EXERCISE AIM: From the vector quantization page, please copy the text between "Quantization Types" and "negative → 0).", inclusive.

Vector Quantization
Compressing dense embedding vectors to reduce memory footprint and speed up similarity search, at the cost of some precision. Essential for scaling ANN indexes to billions of vectors.
Why Quantize?
A full-precision (float32) 768-dim vector takes 3,072 bytes. At 100M documents that’s ~300 GB — too large for RAM. Quantization trades a small recall loss for orders-of-magnitude reductions in memory and index size.
Quantization Types
Scalar Quantization (SQ)
Maps each float32 dimension to a smaller integer type (int8, int4). Simple, fast, widely supported.
- int8 / SQ8: 4× memory reduction; near-lossless quality
- int4 / SQ4: 8× reduction; slightly more quality loss
Binary Quantization (BQ)
Maps each dimension to a single bit (positive → 1, negative → 0).
- 32× compression vs. float32
- Similarity via Hamming distance (XOR + popcount) — extremely fast on CPU
- Works best when vectors are centered near zero (zero-mean distribution)
- Elasticsearch’s BBQ (Better Binary Quantization) applies centering + rescoring to recover precision loss
Optimized Scalar Quantization (OSQ)
Elastic’s approach: uniform grid → integer arithmetic → SIMD-friendly operations.

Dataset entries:
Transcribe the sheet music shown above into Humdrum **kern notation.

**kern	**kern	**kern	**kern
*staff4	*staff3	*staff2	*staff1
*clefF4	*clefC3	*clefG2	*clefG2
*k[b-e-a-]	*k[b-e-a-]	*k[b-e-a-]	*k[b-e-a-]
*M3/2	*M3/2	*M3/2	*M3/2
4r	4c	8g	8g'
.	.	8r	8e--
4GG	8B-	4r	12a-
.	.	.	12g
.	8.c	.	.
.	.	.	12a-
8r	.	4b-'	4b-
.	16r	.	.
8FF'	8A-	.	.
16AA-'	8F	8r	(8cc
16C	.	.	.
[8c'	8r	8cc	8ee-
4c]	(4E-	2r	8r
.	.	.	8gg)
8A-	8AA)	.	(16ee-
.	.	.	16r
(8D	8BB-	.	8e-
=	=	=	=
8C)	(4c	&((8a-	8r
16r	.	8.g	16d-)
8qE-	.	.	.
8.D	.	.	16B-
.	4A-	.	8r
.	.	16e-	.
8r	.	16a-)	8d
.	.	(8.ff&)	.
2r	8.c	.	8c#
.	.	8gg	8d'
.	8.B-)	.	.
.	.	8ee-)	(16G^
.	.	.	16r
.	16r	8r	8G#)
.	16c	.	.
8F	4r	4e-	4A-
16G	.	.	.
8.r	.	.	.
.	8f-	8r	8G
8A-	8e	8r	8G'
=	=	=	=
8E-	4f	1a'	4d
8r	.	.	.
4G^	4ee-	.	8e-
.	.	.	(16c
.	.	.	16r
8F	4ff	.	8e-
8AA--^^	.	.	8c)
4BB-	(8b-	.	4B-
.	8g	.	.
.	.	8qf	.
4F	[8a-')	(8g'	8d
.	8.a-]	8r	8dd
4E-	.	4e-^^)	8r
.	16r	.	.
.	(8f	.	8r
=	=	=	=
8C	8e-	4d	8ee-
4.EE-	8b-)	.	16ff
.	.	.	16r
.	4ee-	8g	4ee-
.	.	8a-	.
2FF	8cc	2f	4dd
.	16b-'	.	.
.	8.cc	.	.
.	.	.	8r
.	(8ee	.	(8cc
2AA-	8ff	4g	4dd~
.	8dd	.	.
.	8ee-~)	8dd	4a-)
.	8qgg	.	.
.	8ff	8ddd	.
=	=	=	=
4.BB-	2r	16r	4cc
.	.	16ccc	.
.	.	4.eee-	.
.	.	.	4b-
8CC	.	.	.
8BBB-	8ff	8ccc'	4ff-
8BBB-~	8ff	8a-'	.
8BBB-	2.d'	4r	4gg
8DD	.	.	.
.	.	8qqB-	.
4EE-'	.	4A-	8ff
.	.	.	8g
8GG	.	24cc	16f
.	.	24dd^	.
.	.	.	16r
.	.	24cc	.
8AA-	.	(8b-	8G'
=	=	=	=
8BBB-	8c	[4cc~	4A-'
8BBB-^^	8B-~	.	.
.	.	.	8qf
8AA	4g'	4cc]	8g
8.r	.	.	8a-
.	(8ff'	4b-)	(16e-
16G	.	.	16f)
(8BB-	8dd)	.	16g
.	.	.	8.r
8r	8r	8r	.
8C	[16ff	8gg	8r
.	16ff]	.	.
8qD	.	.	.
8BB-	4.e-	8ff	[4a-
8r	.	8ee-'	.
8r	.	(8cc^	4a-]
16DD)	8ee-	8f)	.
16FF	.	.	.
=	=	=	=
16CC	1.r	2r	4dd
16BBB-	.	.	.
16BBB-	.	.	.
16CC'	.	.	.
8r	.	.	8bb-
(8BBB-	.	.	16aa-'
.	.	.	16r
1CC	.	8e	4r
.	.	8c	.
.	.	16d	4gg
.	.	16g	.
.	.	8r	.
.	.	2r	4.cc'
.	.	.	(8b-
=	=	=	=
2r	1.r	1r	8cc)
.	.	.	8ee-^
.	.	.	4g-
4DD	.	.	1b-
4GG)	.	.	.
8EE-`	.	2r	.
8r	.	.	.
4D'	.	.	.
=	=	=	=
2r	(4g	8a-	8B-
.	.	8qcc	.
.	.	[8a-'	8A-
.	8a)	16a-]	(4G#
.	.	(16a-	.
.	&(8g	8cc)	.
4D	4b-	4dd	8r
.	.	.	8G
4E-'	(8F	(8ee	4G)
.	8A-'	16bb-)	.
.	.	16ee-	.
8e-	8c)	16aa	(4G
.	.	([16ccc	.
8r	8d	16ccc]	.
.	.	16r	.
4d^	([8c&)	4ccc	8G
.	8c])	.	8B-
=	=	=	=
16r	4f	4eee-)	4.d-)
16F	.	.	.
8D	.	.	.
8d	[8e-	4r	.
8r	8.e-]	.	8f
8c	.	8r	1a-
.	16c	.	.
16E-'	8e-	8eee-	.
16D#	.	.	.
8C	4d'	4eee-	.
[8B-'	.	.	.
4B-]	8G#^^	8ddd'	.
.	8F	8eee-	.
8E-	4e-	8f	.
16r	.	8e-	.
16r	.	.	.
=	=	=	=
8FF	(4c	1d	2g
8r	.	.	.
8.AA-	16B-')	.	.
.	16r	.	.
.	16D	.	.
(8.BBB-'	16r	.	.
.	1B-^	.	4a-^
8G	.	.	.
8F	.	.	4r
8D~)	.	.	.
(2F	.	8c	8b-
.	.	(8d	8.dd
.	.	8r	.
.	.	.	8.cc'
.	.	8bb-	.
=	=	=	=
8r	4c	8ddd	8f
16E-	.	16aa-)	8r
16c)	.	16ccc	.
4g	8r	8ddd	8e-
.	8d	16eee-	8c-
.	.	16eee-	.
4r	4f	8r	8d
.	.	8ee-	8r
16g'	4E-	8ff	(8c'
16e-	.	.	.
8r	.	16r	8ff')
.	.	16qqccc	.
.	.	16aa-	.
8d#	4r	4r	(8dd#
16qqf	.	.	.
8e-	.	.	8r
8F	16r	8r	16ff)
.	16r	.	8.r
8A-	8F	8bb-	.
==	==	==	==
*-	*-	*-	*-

RESPONSE TO THE EXERCISE:
Quantization Types
Scalar Quantization (SQ)
Maps each float32 dimension to a smaller integer type (int8, int4). Simple, fast, widely supported.
- int8 / SQ8: 4× memory reduction; near-lossless quality
- int4 / SQ4: 8× reduction; slightly more quality loss
Binary Quantization (BQ)
Maps each dimension to a single bit (positive → 1, negative → 0).